Return the records word for word. Pictures do not belong in the copy.

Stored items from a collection
---+---
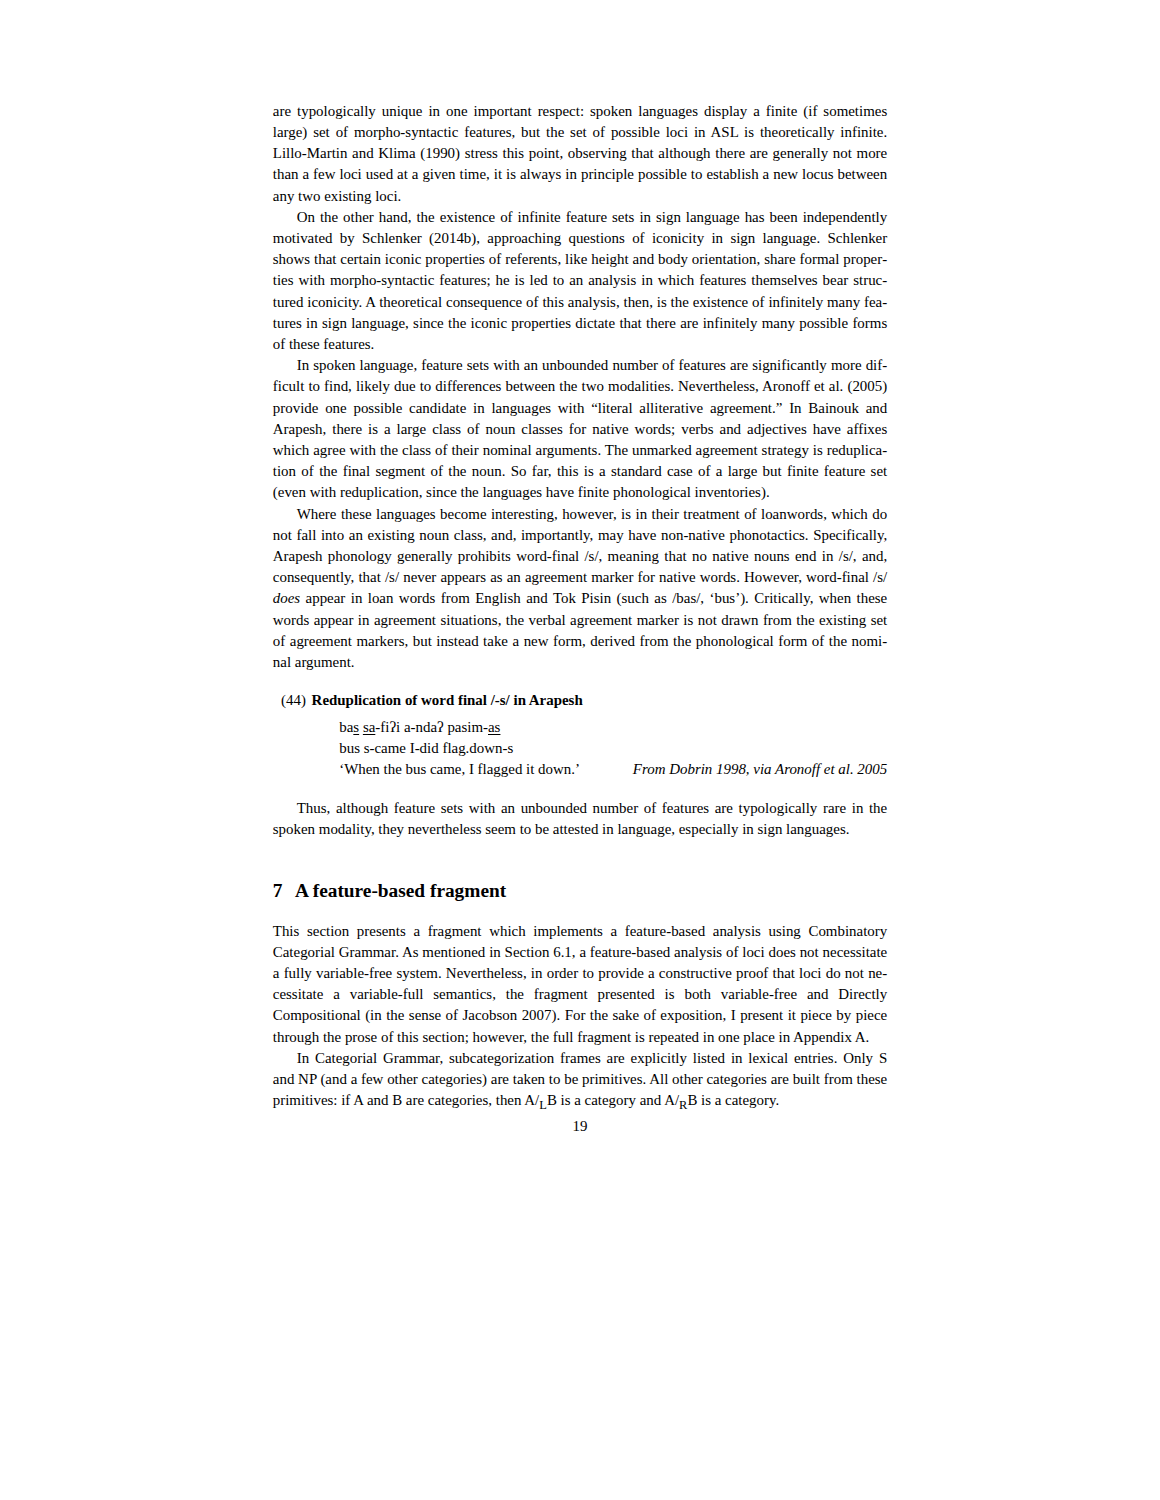are typologically unique in one important respect: spoken languages display a finite (if sometimes large) set of morpho-syntactic features, but the set of possible loci in ASL is theoretically infinite. Lillo-Martin and Klima (1990) stress this point, observing that although there are generally not more than a few loci used at a given time, it is always in principle possible to establish a new locus between any two existing loci.
On the other hand, the existence of infinite feature sets in sign language has been independently motivated by Schlenker (2014b), approaching questions of iconicity in sign language. Schlenker shows that certain iconic properties of referents, like height and body orientation, share formal properties with morpho-syntactic features; he is led to an analysis in which features themselves bear structured iconicity. A theoretical consequence of this analysis, then, is the existence of infinitely many features in sign language, since the iconic properties dictate that there are infinitely many possible forms of these features.
In spoken language, feature sets with an unbounded number of features are significantly more difficult to find, likely due to differences between the two modalities. Nevertheless, Aronoff et al. (2005) provide one possible candidate in languages with “literal alliterative agreement.” In Bainouk and Arapesh, there is a large class of noun classes for native words; verbs and adjectives have affixes which agree with the class of their nominal arguments. The unmarked agreement strategy is reduplication of the final segment of the noun. So far, this is a standard case of a large but finite feature set (even with reduplication, since the languages have finite phonological inventories).
Where these languages become interesting, however, is in their treatment of loanwords, which do not fall into an existing noun class, and, importantly, may have non-native phonotactics. Specifically, Arapesh phonology generally prohibits word-final /s/, meaning that no native nouns end in /s/, and, consequently, that /s/ never appears as an agreement marker for native words. However, word-final /s/ does appear in loan words from English and Tok Pisin (such as /bas/, ‘bus’). Critically, when these words appear in agreement situations, the verbal agreement marker is not drawn from the existing set of agreement markers, but instead take a new form, derived from the phonological form of the nominal argument.
(44)
Reduplication of word final /-s/ in Arapesh
bas sa-fiʔi a-ndaʔ pasim-as
bus s-came I-did flag.down-s
‘When the bus came, I flagged it down.’ From Dobrin 1998, via Aronoff et al. 2005
Thus, although feature sets with an unbounded number of features are typologically rare in the spoken modality, they nevertheless seem to be attested in language, especially in sign languages.
7 A feature-based fragment
This section presents a fragment which implements a feature-based analysis using Combinatory Categorial Grammar. As mentioned in Section 6.1, a feature-based analysis of loci does not necessitate a fully variable-free system. Nevertheless, in order to provide a constructive proof that loci do not necessitate a variable-full semantics, the fragment presented is both variable-free and Directly Compositional (in the sense of Jacobson 2007). For the sake of exposition, I present it piece by piece through the prose of this section; however, the full fragment is repeated in one place in Appendix A.
In Categorial Grammar, subcategorization frames are explicitly listed in lexical entries. Only S and NP (and a few other categories) are taken to be primitives. All other categories are built from these primitives: if A and B are categories, then A/LB is a category and A/RB is a category.
19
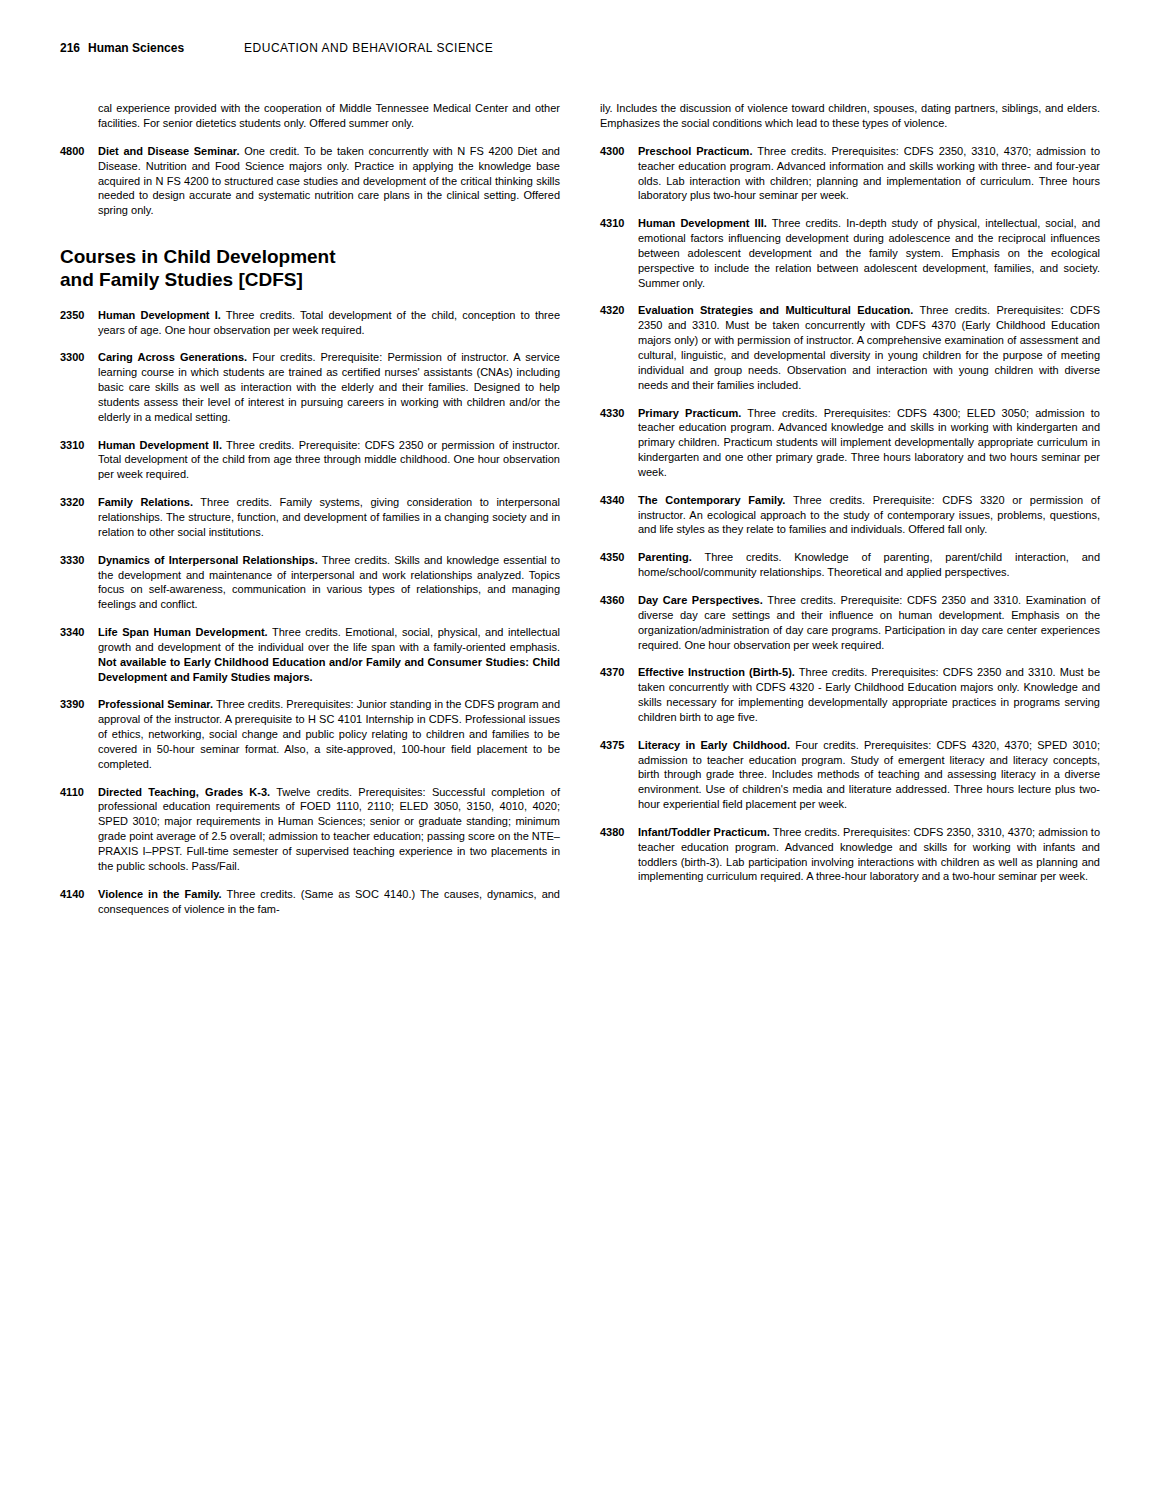216 Human Sciences EDUCATION AND BEHAVIORAL SCIENCE
cal experience provided with the cooperation of Middle Tennessee Medical Center and other facilities. For senior dietetics students only. Offered summer only.
4800
Diet and Disease Seminar. One credit. To be taken concurrently with N FS 4200 Diet and Disease. Nutrition and Food Science majors only. Practice in applying the knowledge base acquired in N FS 4200 to structured case studies and development of the critical thinking skills needed to design accurate and systematic nutrition care plans in the clinical setting. Offered spring only.
Courses in Child Development
and Family Studies [CDFS]
2350
Human Development I. Three credits. Total development of the child, conception to three years of age. One hour observation per week required.
3300
Caring Across Generations. Four credits. Prerequisite: Permission of instructor. A service learning course in which students are trained as certified nurses' assistants (CNAs) including basic care skills as well as interaction with the elderly and their families. Designed to help students assess their level of interest in pursuing careers in working with children and/or the elderly in a medical setting.
3310
Human Development II. Three credits. Prerequisite: CDFS 2350 or permission of instructor. Total development of the child from age three through middle childhood. One hour observation per week required.
3320
Family Relations. Three credits. Family systems, giving consideration to interpersonal relationships. The structure, function, and development of families in a changing society and in relation to other social institutions.
3330
Dynamics of Interpersonal Relationships. Three credits. Skills and knowledge essential to the development and maintenance of interpersonal and work relationships analyzed. Topics focus on self-awareness, communication in various types of relationships, and managing feelings and conflict.
3340
Life Span Human Development. Three credits. Emotional, social, physical, and intellectual growth and development of the individual over the life span with a family-oriented emphasis. Not available to Early Childhood Education and/or Family and Consumer Studies: Child Development and Family Studies majors.
3390
Professional Seminar. Three credits. Prerequisites: Junior standing in the CDFS program and approval of the instructor. A prerequisite to H SC 4101 Internship in CDFS. Professional issues of ethics, networking, social change and public policy relating to children and families to be covered in 50-hour seminar format. Also, a site-approved, 100-hour field placement to be completed.
4110
Directed Teaching, Grades K-3. Twelve credits. Prerequisites: Successful completion of professional education requirements of FOED 1110, 2110; ELED 3050, 3150, 4010, 4020; SPED 3010; major requirements in Human Sciences; senior or graduate standing; minimum grade point average of 2.5 overall; admission to teacher education; passing score on the NTE–PRAXIS I–PPST. Full-time semester of supervised teaching experience in two placements in the public schools. Pass/Fail.
4140
Violence in the Family. Three credits. (Same as SOC 4140.) The causes, dynamics, and consequences of violence in the fam-
ily. Includes the discussion of violence toward children, spouses, dating partners, siblings, and elders. Emphasizes the social conditions which lead to these types of violence.
4300
Preschool Practicum. Three credits. Prerequisites: CDFS 2350, 3310, 4370; admission to teacher education program. Advanced information and skills working with three- and four-year olds. Lab interaction with children; planning and implementation of curriculum. Three hours laboratory plus two-hour seminar per week.
4310
Human Development III. Three credits. In-depth study of physical, intellectual, social, and emotional factors influencing development during adolescence and the reciprocal influences between adolescent development and the family system. Emphasis on the ecological perspective to include the relation between adolescent development, families, and society. Summer only.
4320
Evaluation Strategies and Multicultural Education. Three credits. Prerequisites: CDFS 2350 and 3310. Must be taken concurrently with CDFS 4370 (Early Childhood Education majors only) or with permission of instructor. A comprehensive examination of assessment and cultural, linguistic, and developmental diversity in young children for the purpose of meeting individual and group needs. Observation and interaction with young children with diverse needs and their families included.
4330
Primary Practicum. Three credits. Prerequisites: CDFS 4300; ELED 3050; admission to teacher education program. Advanced knowledge and skills in working with kindergarten and primary children. Practicum students will implement developmentally appropriate curriculum in kindergarten and one other primary grade. Three hours laboratory and two hours seminar per week.
4340
The Contemporary Family. Three credits. Prerequisite: CDFS 3320 or permission of instructor. An ecological approach to the study of contemporary issues, problems, questions, and life styles as they relate to families and individuals. Offered fall only.
4350
Parenting. Three credits. Knowledge of parenting, parent/child interaction, and home/school/community relationships. Theoretical and applied perspectives.
4360
Day Care Perspectives. Three credits. Prerequisite: CDFS 2350 and 3310. Examination of diverse day care settings and their influence on human development. Emphasis on the organization/administration of day care programs. Participation in day care center experiences required. One hour observation per week required.
4370
Effective Instruction (Birth-5). Three credits. Prerequisites: CDFS 2350 and 3310. Must be taken concurrently with CDFS 4320 - Early Childhood Education majors only. Knowledge and skills necessary for implementing developmentally appropriate practices in programs serving children birth to age five.
4375
Literacy in Early Childhood. Four credits. Prerequisites: CDFS 4320, 4370; SPED 3010; admission to teacher education program. Study of emergent literacy and literacy concepts, birth through grade three. Includes methods of teaching and assessing literacy in a diverse environment. Use of children's media and literature addressed. Three hours lecture plus two-hour experiential field placement per week.
4380
Infant/Toddler Practicum. Three credits. Prerequisites: CDFS 2350, 3310, 4370; admission to teacher education program. Advanced knowledge and skills for working with infants and toddlers (birth-3). Lab participation involving interactions with children as well as planning and implementing curriculum required. A three-hour laboratory and a two-hour seminar per week.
---+---
Answer box
are typologically unique in one important respect: spoken languages display a finite (if sometimes large) set of morpho-syntactic features, but the set of possible loci in ASL is theoretically infinite. Lillo-Martin and Klima (1990) stress this point, observing that although there are generally not more than a few loci used at a given time, it is always in principle possible to establish a new locus between any two existing loci.
On the other hand, the existence of infinite feature sets in sign language has been independently motivated by Schlenker (2014b), approaching questions of iconicity in sign language. Schlenker shows that certain iconic properties of referents, like height and body orientation, share formal properties with morpho-syntactic features; he is led to an analysis in which features themselves bear structured iconicity. A theoretical consequence of this analysis, then, is the existence of infinitely many features in sign language, since the iconic properties dictate that there are infinitely many possible forms of these features.
In spoken language, feature sets with an unbounded number of features are significantly more difficult to find, likely due to differences between the two modalities. Nevertheless, Aronoff et al. (2005) provide one possible candidate in languages with “literal alliterative agreement.” In Bainouk and Arapesh, there is a large class of noun classes for native words; verbs and adjectives have affixes which agree with the class of their nominal arguments. The unmarked agreement strategy is reduplication of the final segment of the noun. So far, this is a standard case of a large but finite feature set (even with reduplication, since the languages have finite phonological inventories).
Where these languages become interesting, however, is in their treatment of loanwords, which do not fall into an existing noun class, and, importantly, may have non-native phonotactics. Specifically, Arapesh phonology generally prohibits word-final /s/, meaning that no native nouns end in /s/, and, consequently, that /s/ never appears as an agreement marker for native words. However, word-final /s/ does appear in loan words from English and Tok Pisin (such as /bas/, ‘bus’). Critically, when these words appear in agreement situations, the verbal agreement marker is not drawn from the existing set of agreement markers, but instead take a new form, derived from the phonological form of the nominal argument.
(44)
Reduplication of word final /-s/ in Arapesh
bas sa-fiʔi a-ndaʔ pasim-as
bus s-came I-did flag.down-s
‘When the bus came, I flagged it down.’ From Dobrin 1998, via Aronoff et al. 2005
Thus, although feature sets with an unbounded number of features are typologically rare in the spoken modality, they nevertheless seem to be attested in language, especially in sign languages.
7 A feature-based fragment
This section presents a fragment which implements a feature-based analysis using Combinatory Categorial Grammar. As mentioned in Section 6.1, a feature-based analysis of loci does not necessitate a fully variable-free system. Nevertheless, in order to provide a constructive proof that loci do not necessitate a variable-full semantics, the fragment presented is both variable-free and Directly Compositional (in the sense of Jacobson 2007). For the sake of exposition, I present it piece by piece through the prose of this section; however, the full fragment is repeated in one place in Appendix A.
In Categorial Grammar, subcategorization frames are explicitly listed in lexical entries. Only S and NP (and a few other categories) are taken to be primitives. All other categories are built from these primitives: if A and B are categories, then A/LB is a category and A/RB is a category.
19
216 Human Sciences EDUCATION AND BEHAVIORAL SCIENCE
cal experience provided with the cooperation of Middle Tennessee Medical Center and other facilities. For senior dietetics students only. Offered summer only.
4800
Diet and Disease Seminar. One credit. To be taken concurrently with N FS 4200 Diet and Disease. Nutrition and Food Science majors only. Practice in applying the knowledge base acquired in N FS 4200 to structured case studies and development of the critical thinking skills needed to design accurate and systematic nutrition care plans in the clinical setting. Offered spring only.
Courses in Child Development
and Family Studies [CDFS]
2350
Human Development I. Three credits. Total development of the child, conception to three years of age. One hour observation per week required.
3300
Caring Across Generations. Four credits. Prerequisite: Permission of instructor. A service learning course in which students are trained as certified nurses' assistants (CNAs) including basic care skills as well as interaction with the elderly and their families. Designed to help students assess their level of interest in pursuing careers in working with children and/or the elderly in a medical setting.
3310
Human Development II. Three credits. Prerequisite: CDFS 2350 or permission of instructor. Total development of the child from age three through middle childhood. One hour observation per week required.
3320
Family Relations. Three credits. Family systems, giving consideration to interpersonal relationships. The structure, function, and development of families in a changing society and in relation to other social institutions.
3330
Dynamics of Interpersonal Relationships. Three credits. Skills and knowledge essential to the development and maintenance of interpersonal and work relationships analyzed. Topics focus on self-awareness, communication in various types of relationships, and managing feelings and conflict.
3340
Life Span Human Development. Three credits. Emotional, social, physical, and intellectual growth and development of the individual over the life span with a family-oriented emphasis. Not available to Early Childhood Education and/or Family and Consumer Studies: Child Development and Family Studies majors.
3390
Professional Seminar. Three credits. Prerequisites: Junior standing in the CDFS program and approval of the instructor. A prerequisite to H SC 4101 Internship in CDFS. Professional issues of ethics, networking, social change and public policy relating to children and families to be covered in 50-hour seminar format. Also, a site-approved, 100-hour field placement to be completed.
4110
Directed Teaching, Grades K-3. Twelve credits. Prerequisites: Successful completion of professional education requirements of FOED 1110, 2110; ELED 3050, 3150, 4010, 4020; SPED 3010; major requirements in Human Sciences; senior or graduate standing; minimum grade point average of 2.5 overall; admission to teacher education; passing score on the NTE–PRAXIS I–PPST. Full-time semester of supervised teaching experience in two placements in the public schools. Pass/Fail.
4140
Violence in the Family. Three credits. (Same as SOC 4140.) The causes, dynamics, and consequences of violence in the fam-
ily. Includes the discussion of violence toward children, spouses, dating partners, siblings, and elders. Emphasizes the social conditions which lead to these types of violence.
4300
Preschool Practicum. Three credits. Prerequisites: CDFS 2350, 3310, 4370; admission to teacher education program. Advanced information and skills working with three- and four-year olds. Lab interaction with children; planning and implementation of curriculum. Three hours laboratory plus two-hour seminar per week.
4310
Human Development III. Three credits. In-depth study of physical, intellectual, social, and emotional factors influencing development during adolescence and the reciprocal influences between adolescent development and the family system. Emphasis on the ecological perspective to include the relation between adolescent development, families, and society. Summer only.
4320
Evaluation Strategies and Multicultural Education. Three credits. Prerequisites: CDFS 2350 and 3310. Must be taken concurrently with CDFS 4370 (Early Childhood Education majors only) or with permission of instructor. A comprehensive examination of assessment and cultural, linguistic, and developmental diversity in young children for the purpose of meeting individual and group needs. Observation and interaction with young children with diverse needs and their families included.
4330
Primary Practicum. Three credits. Prerequisites: CDFS 4300; ELED 3050; admission to teacher education program. Advanced knowledge and skills in working with kindergarten and primary children. Practicum students will implement developmentally appropriate curriculum in kindergarten and one other primary grade. Three hours laboratory and two hours seminar per week.
4340
The Contemporary Family. Three credits. Prerequisite: CDFS 3320 or permission of instructor. An ecological approach to the study of contemporary issues, problems, questions, and life styles as they relate to families and individuals. Offered fall only.
4350
Parenting. Three credits. Knowledge of parenting, parent/child interaction, and home/school/community relationships. Theoretical and applied perspectives.
4360
Day Care Perspectives. Three credits. Prerequisite: CDFS 2350 and 3310. Examination of diverse day care settings and their influence on human development. Emphasis on the organization/administration of day care programs. Participation in day care center experiences required. One hour observation per week required.
4370
Effective Instruction (Birth-5). Three credits. Prerequisites: CDFS 2350 and 3310. Must be taken concurrently with CDFS 4320 - Early Childhood Education majors only. Knowledge and skills necessary for implementing developmentally appropriate practices in programs serving children birth to age five.
4375
Literacy in Early Childhood. Four credits. Prerequisites: CDFS 4320, 4370; SPED 3010; admission to teacher education program. Study of emergent literacy and literacy concepts, birth through grade three. Includes methods of teaching and assessing literacy in a diverse environment. Use of children's media and literature addressed. Three hours lecture plus two-hour experiential field placement per week.
4380
Infant/Toddler Practicum. Three credits. Prerequisites: CDFS 2350, 3310, 4370; admission to teacher education program. Advanced knowledge and skills for working with infants and toddlers (birth-3). Lab participation involving interactions with children as well as planning and implementing curriculum required. A three-hour laboratory and a two-hour seminar per week.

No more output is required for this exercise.